*** Data shown ***
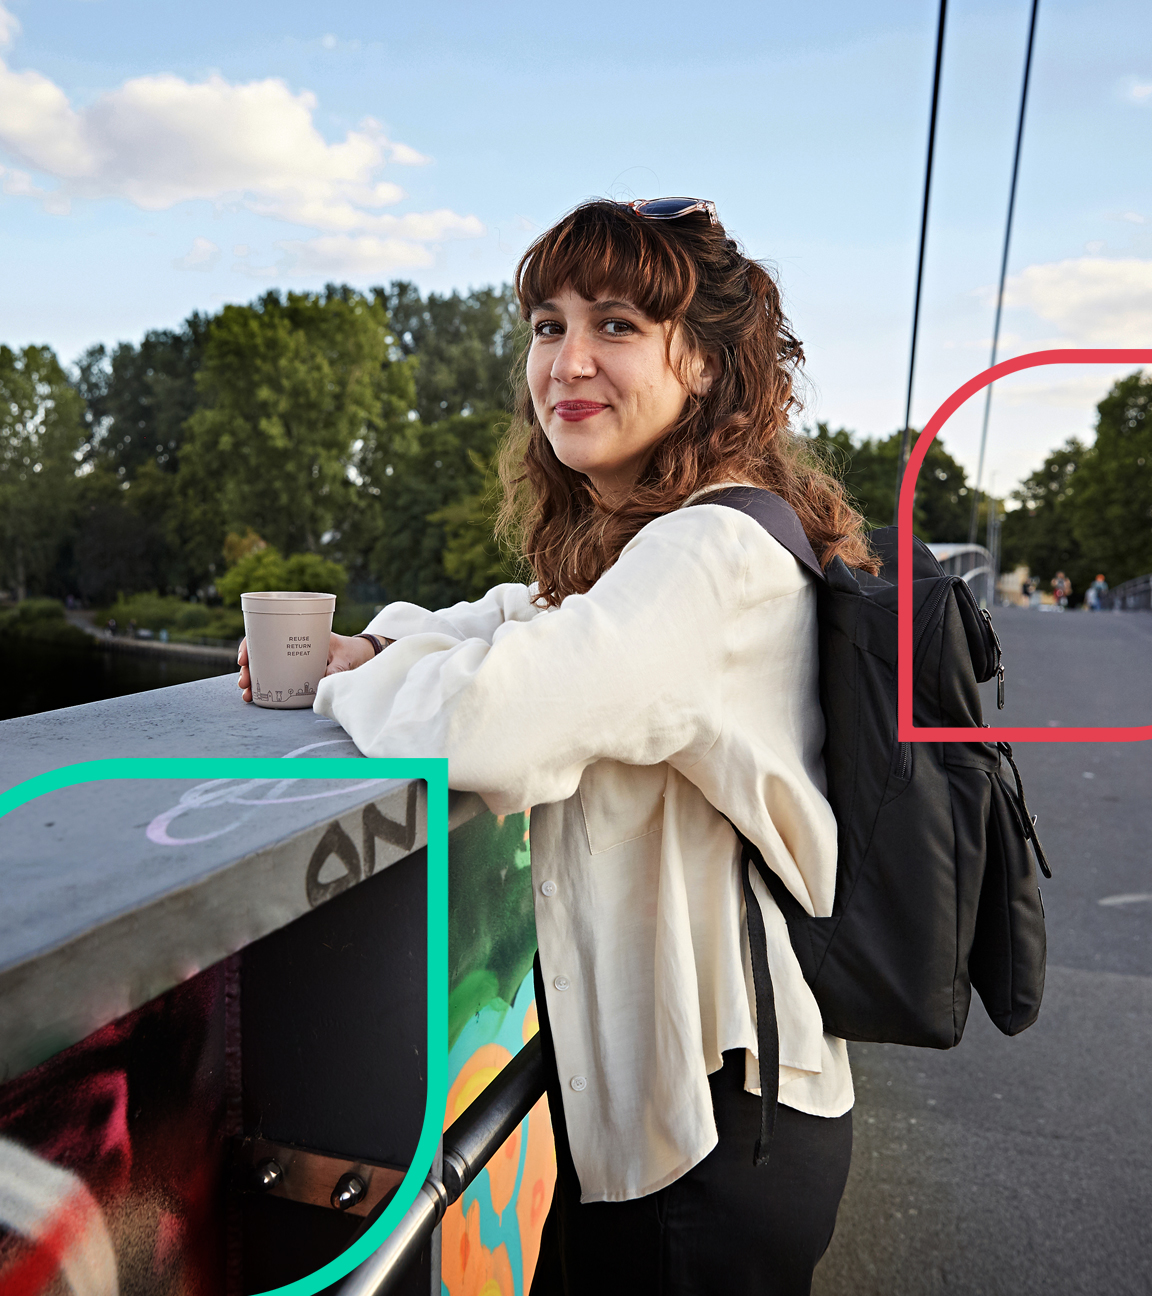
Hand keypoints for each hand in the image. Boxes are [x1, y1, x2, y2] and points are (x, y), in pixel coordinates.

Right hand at [237, 633, 381, 702]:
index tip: (244, 659)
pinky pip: (275, 676)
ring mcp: (292, 659)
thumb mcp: (345, 658)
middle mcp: (292, 645)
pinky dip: (264, 686)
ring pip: (264, 667)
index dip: (250, 645)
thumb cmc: (352, 651)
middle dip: (247, 668)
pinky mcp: (296, 672)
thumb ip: (337, 669)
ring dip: (252, 679)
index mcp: (300, 633)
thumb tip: (325, 681)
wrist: (362, 655)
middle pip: (261, 653)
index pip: (267, 634)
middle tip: (244, 682)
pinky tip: (256, 696)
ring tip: (247, 694)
***
● **What the task requires**:
In the records, how many lines include the string "hand"? The answer is that number alone.

● **Response for this exercise**:
2